As the world becomes more global, countries and cultures mix and intermingle more. This has led to more and more “international” marriages in the United States in recent decades. It isn’t uncommon these days to have a neighbor whose wife/husband is from another country. Sometimes, the foreign born spouse will eventually become a U.S. citizen; however, not all choose to renounce their citizenship or apply for dual citizenship. If your spouse is not a U.S. citizen it can create some potential issues when it comes time to create your estate plan because the unlimited marital deduction that many couples rely on doesn’t apply when your spouse is a non-citizen. A QDOT trust, however, may be the answer.
When you die your estate assets are potentially subject to gift and estate taxes if the value of your assets combined with lifetime gifts exceeds the lifetime exemption limit, set at $5.34 million for 2014. Married couples, however, are able to pass on an entire estate tax-free by using the unlimited marital deduction. The problem, though, is that the unlimited marital deduction is only available if your spouse is an American citizen. If your spouse never applied for American citizenship, any assets you leave your spouse are subject to taxation. At a tax rate of 40 percent your estate can lose substantial assets that were intended to be used to support your spouse after your death. A QDOT trust solves this dilemma by placing the assets in a trust that provides for your spouse.

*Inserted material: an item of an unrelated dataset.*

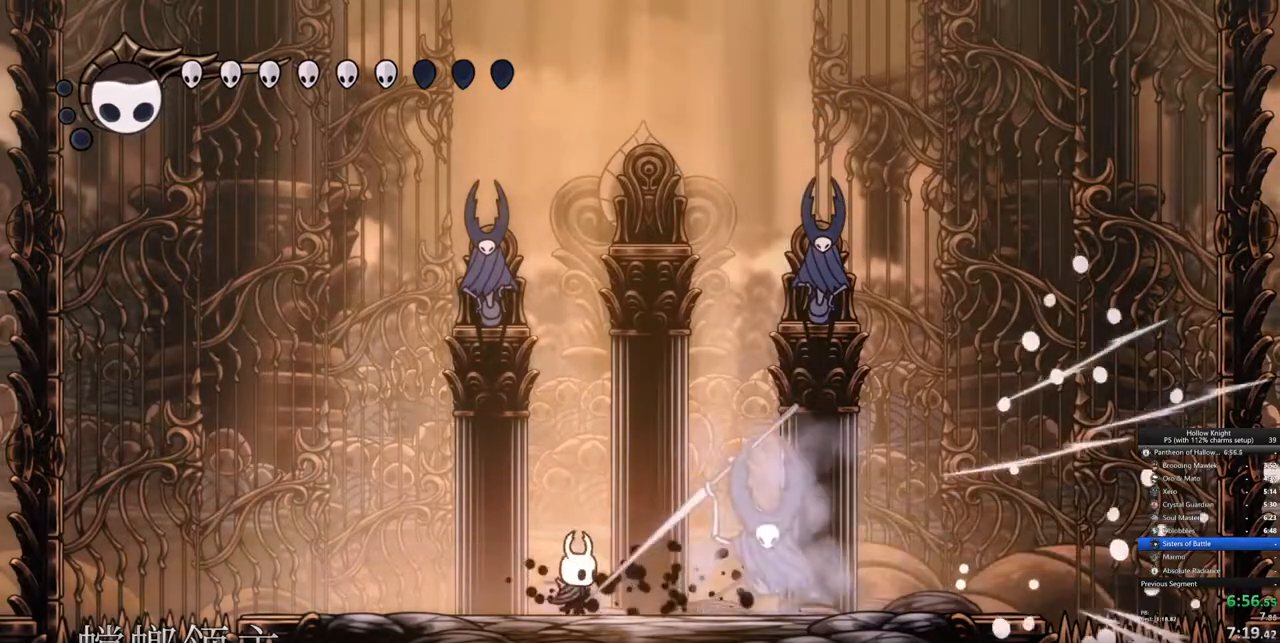
{"keys": ["right"], "events": [[17, "nail", "down"], [100, "nail", "up"], [333, "nail", "down"], [483, "nail", "up"]]}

A QDOT trust operates much like any other trust. After creating the trust you transfer assets into the trust. Interest earned on the assets is then disbursed to your spouse for his/her lifetime. Upon the death of the surviving spouse the principal of the trust is disbursed to beneficiaries, often children, and any gift and estate taxes paid at that time. As a general rule, the non-citizen spouse cannot touch the trust principal; however, here is a hardship exemption that allows access to the trust principal if your spouse has an “immediate and substantial” need for money relating to “heath, maintenance, education or support”.
Certain rules apply to a QDOT that don’t apply to other trusts. For example, the trustee of the trust must be a U.S. citizen and trusts that hold over a certain amount in assets must be administered by a U.S. bank as the trustee. Because the rules for a QDOT are complex, be sure to discuss creating one with your estate planning attorney if you ae concerned about protecting a spouse who is not a U.S. citizen.